When you come to think of it, it starts right from the beginning. Every morning, you get up from bed with the same bones making the same crackling sounds. The toothbrush goes across precisely in the same order: Maxillary premolar first, mandibular lateral incisor next, then on to the next row. Bathing follows similar pattern, body parts are soaped in the same order, and of course, wiped too in the same precise sequence. (*insert preteen carnal giggle here*). Heck, even the way you eat, shearing the roti piece in the same size, from the same corner, sitting with your lunch box opened in the same layout, everyday. The way you shave. The way you plonk your bag at the desk before turning the comp on. The way you (if you) smoke.
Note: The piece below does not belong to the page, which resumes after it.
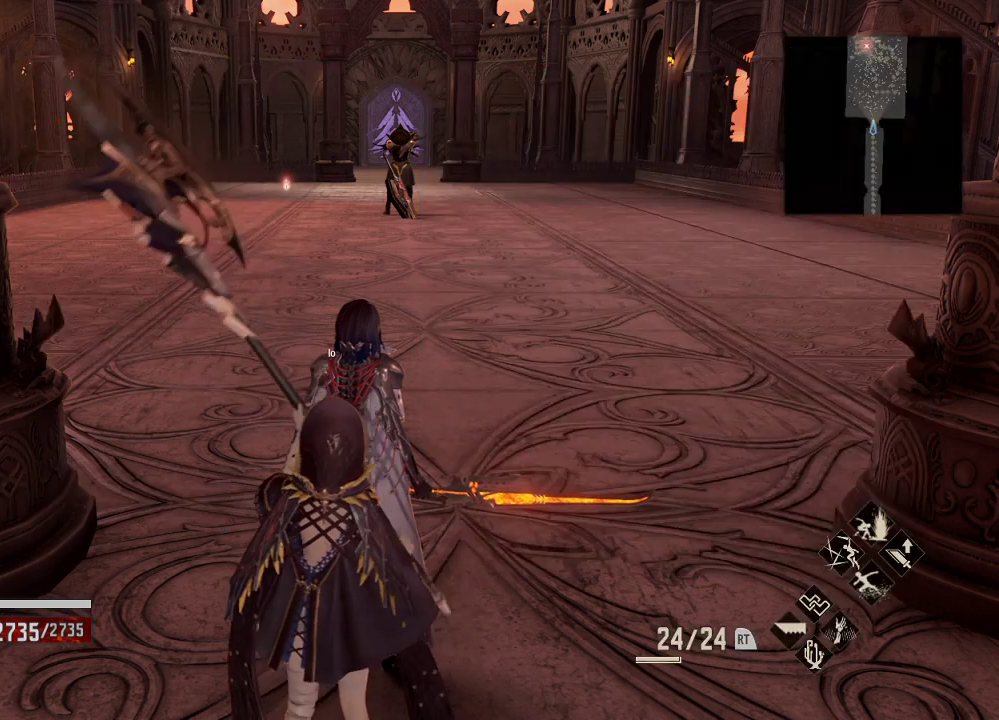
{"buttons": [], "left_stick": "center", "right_stick": "center", "events": []}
Yeah, you catch the drift. We have the same grind every day, so it’s only natural to be this way. It is the non-unconsciously subconscious way we go about doing it, is what stupefies. And manifests into a joke when there’s a deviation. Like going to the client’s office in the morning.

So, when we say we need a break from the routine, what we really mean is we need to go manual for a while. Which means more work, but more control too. That is what makes a geared vehicle a pleasure to drive. And a manual camera that much more appealing. A get away from the mundane. A departure from the habitual. But that’s only during a break. I wish life was manual.

Tuesday 1 September 2009

The Seinfeld Post

I shalt not make light about the Flu.

I shalt resist panning a superstar’s airport adventures.

I shalt not ridicule a certain Swayamwar.

I shalt hold back from being opinionated on 377.

I shalt avert plug-ins.

I shalt avoid template changes.

I shalt fiercely defy the temptation to rant, ramble, or muse.

I shalt keep away from short-storied fiction (as of now) or quasi-poetry.


When I hast nothing to blog about, I won’t.